In the summer of 1686, Spanish forces in three galleys destroyed Stuart’s Town (near today’s Beaufort), then headed north for Charleston. They detoured up the North Edisto River to sack Governor Joseph Morton’s plantation, killing his brother-in-law. The invaders’ ships were scattered by a hurricane before they reached the Ashley River, but the close call drove Joseph Morton into alliance with the Goose Creek Men to plan a retaliatory attack on Saint Augustine. The adventure had nearly begun when new governor James Colleton arrived in November 1686, declared martial law, and prevented the vengeace raid.
Joseph Morton died in early 1688. His son Joseph Morton, Jr., inherited his landgrave’s patent and became politically influential in his own right.

Roper, L. H. “Morton, Joseph, Sr.” Walter Edgar, ed. South Carolina Encyclopedia.
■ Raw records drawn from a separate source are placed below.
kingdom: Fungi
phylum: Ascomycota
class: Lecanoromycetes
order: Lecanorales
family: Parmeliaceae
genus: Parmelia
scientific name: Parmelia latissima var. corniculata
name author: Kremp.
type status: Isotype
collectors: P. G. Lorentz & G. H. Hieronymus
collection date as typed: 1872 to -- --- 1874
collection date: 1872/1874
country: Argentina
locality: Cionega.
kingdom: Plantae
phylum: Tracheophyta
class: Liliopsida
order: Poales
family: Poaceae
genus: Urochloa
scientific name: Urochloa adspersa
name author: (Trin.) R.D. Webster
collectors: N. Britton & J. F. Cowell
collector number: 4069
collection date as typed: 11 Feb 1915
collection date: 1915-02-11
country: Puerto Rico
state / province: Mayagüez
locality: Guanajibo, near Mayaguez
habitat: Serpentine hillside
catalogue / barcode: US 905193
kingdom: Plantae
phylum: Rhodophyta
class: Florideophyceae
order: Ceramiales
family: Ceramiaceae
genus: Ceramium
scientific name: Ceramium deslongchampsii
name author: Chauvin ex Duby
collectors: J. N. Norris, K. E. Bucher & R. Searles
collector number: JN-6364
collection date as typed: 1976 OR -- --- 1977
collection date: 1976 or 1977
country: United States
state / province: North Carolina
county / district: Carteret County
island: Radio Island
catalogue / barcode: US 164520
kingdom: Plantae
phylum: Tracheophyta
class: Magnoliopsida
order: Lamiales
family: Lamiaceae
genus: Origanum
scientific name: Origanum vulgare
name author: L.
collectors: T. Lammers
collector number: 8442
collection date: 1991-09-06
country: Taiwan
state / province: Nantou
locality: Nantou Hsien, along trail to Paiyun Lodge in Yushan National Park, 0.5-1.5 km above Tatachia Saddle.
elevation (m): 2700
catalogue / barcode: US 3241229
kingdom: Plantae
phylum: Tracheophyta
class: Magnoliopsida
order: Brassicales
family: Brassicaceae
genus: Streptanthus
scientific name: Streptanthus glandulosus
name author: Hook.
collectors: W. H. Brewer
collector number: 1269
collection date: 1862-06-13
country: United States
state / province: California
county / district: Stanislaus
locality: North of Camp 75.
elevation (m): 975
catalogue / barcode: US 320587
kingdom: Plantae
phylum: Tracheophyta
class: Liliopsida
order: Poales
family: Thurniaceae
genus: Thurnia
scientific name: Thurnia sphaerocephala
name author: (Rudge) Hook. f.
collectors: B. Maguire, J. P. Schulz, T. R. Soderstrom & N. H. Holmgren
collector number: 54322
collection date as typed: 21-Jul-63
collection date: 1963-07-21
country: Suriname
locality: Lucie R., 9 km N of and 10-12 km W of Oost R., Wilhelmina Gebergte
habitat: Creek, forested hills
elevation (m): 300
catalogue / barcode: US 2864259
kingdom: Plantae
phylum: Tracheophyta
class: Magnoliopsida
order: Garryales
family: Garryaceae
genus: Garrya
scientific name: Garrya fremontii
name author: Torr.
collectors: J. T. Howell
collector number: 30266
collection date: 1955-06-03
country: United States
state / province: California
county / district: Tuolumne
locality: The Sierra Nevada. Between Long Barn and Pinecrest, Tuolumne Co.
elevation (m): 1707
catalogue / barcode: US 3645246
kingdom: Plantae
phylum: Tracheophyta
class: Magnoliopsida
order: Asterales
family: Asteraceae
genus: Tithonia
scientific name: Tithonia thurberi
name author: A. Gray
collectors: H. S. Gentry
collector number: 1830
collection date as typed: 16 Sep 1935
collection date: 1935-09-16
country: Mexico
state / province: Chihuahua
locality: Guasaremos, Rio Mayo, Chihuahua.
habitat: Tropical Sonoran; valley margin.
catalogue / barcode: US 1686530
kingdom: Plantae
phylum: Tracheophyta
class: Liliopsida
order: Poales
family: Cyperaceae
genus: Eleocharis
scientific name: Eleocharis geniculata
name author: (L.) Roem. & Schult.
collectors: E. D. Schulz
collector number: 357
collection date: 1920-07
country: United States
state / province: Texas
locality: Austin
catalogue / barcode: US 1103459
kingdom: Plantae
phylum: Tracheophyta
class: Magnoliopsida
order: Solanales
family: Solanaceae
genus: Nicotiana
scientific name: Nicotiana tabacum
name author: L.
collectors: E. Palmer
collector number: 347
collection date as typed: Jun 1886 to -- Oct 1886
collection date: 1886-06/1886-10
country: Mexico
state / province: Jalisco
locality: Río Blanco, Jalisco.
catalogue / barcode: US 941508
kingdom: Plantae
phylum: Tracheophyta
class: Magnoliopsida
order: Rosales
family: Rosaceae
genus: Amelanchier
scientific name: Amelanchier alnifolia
University of South Carolina Press, 2006.
Salley, A. S., Jr. “Governor Joseph Morton and Some of His Descendants.” South Carolina Historical and Genealogical Magazine. Vol. 5. (1904).
 

Nicolas Sanson, “Carte Particuliere de la Caroline.” Amsterdam, Pierre Mortier, 1696. From the collections of the Birmingham Public Library http://alabamamaps.ua.edu

Although Governor Joseph Morton had died when this map was published, his name was shown at his plantation on the South Edisto River. His son, Landgrave Joseph Morton, held his own land on Wadmalaw Island.